> _Task objective_
Transcribe the data that follows in full. Leave out the pictures.

> _Supplied information_
-----
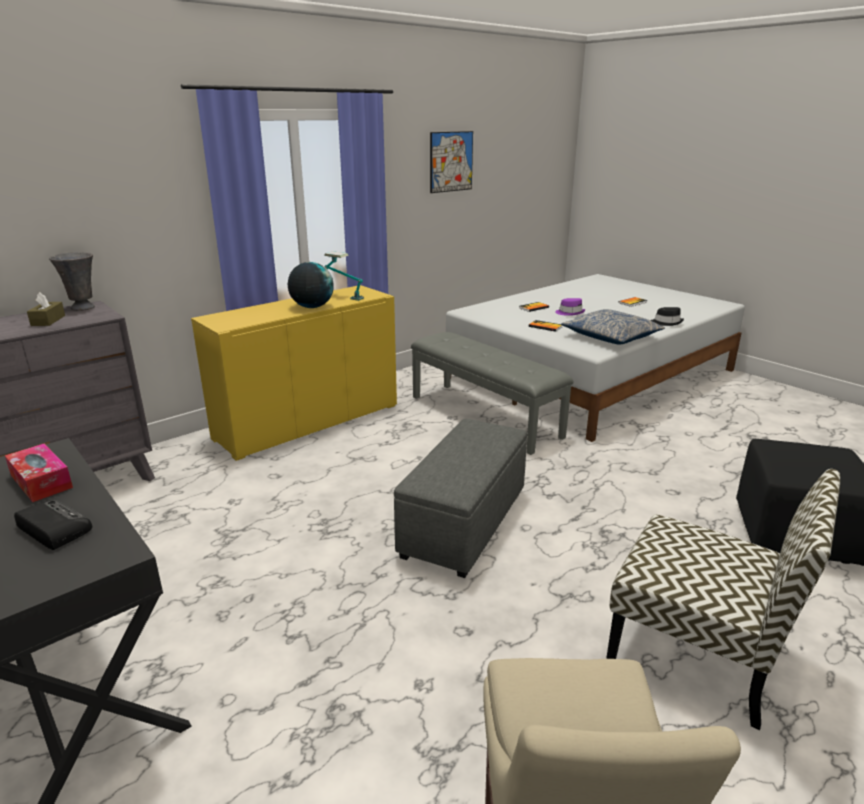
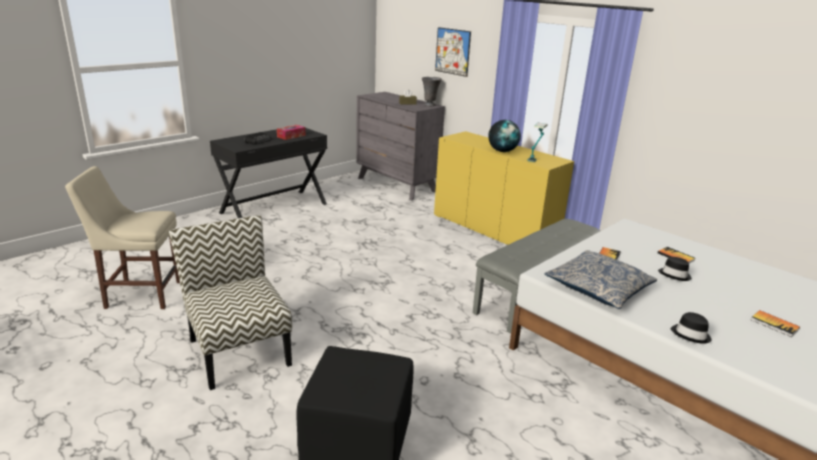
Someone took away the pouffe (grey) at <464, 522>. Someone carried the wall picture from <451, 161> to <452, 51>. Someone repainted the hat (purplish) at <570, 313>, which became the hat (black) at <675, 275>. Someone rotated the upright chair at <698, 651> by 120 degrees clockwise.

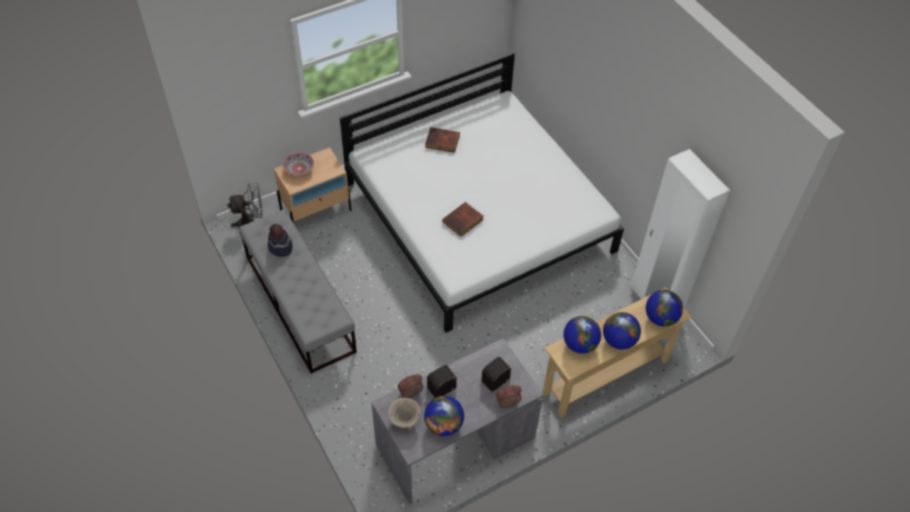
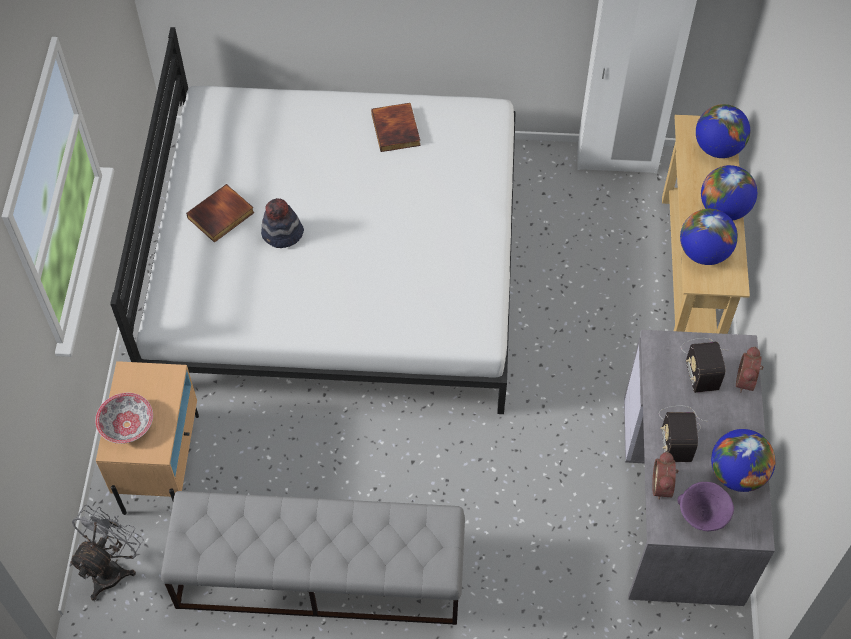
Someone carried the hat from <280, 248> to <282, 234>. Someone carried the bound book from <463, 221> to <397, 130>. Someone repainted the bowl (beige) at <404, 420>, which became the bowl (purplish) at <701, 518>.

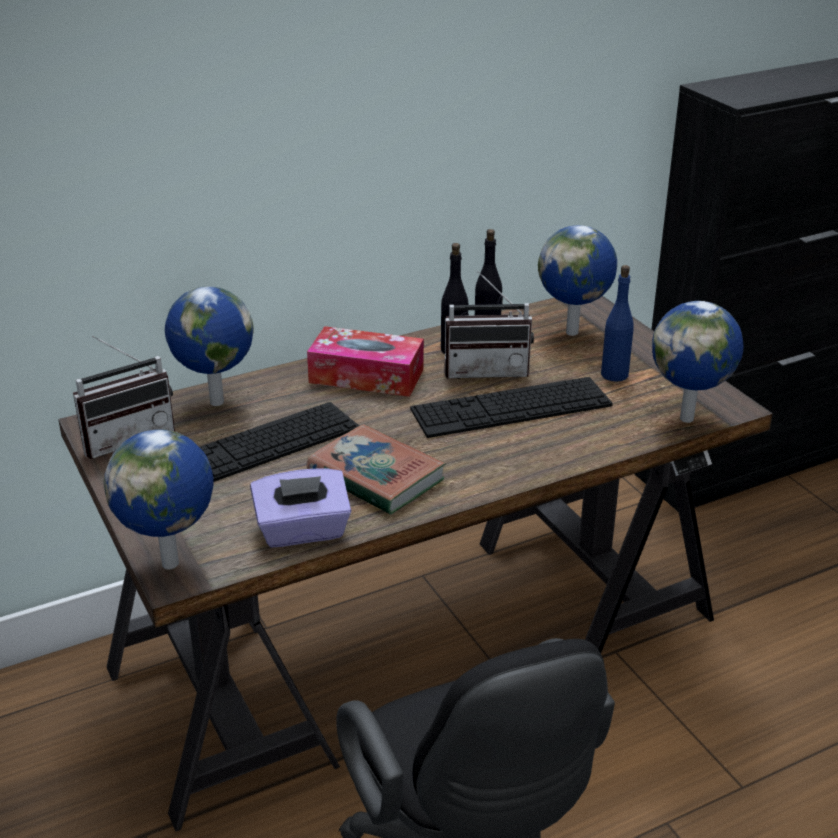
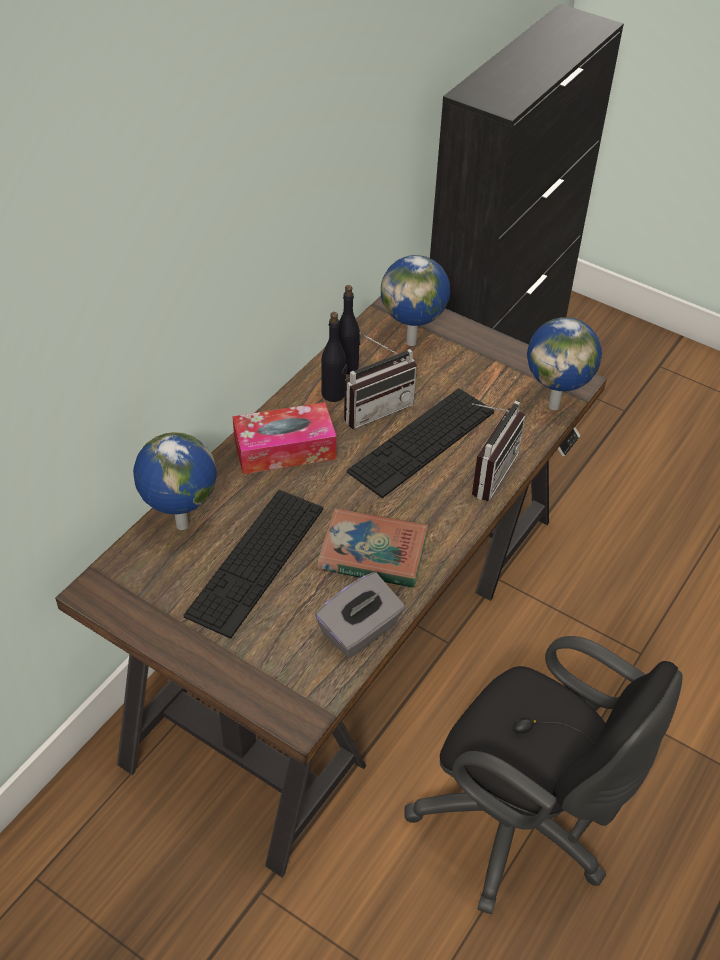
Someone took away the desk globe at <173, 563>. Someone took away the beverage bottle (bluish) at <614, 374>. Someone carried the radio from <127, 437> to <486, 471>. Someone repainted the tissue holder (purplish) at <303, 531>, which became the tissue holder (grey) at <360, 631>.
-----
> _Answer section_
Someone took away the pouffe (grey) at <464, 522>. Someone carried the wall picture from <451, 161> to <452, 51>. Someone repainted the hat (purplish) at <570, 313>, which became the hat (black) at <675, 275>. Someone rotated the upright chair at <698, 651> by 120 degrees clockwise.

Someone carried the hat from <280, 248> to <282, 234>. Someone carried the bound book from <463, 221> to <397, 130>. Someone repainted the bowl (beige) at <404, 420>, which became the bowl (purplish) at <701, 518>.

Someone took away the desk globe at <173, 563>. Someone took away the beverage bottle (bluish) at <614, 374>. Someone carried the radio from <127, 437> to <486, 471>. Someone repainted the tissue holder (purplish) at <303, 531>, which became the tissue holder (grey) at <360, 631>.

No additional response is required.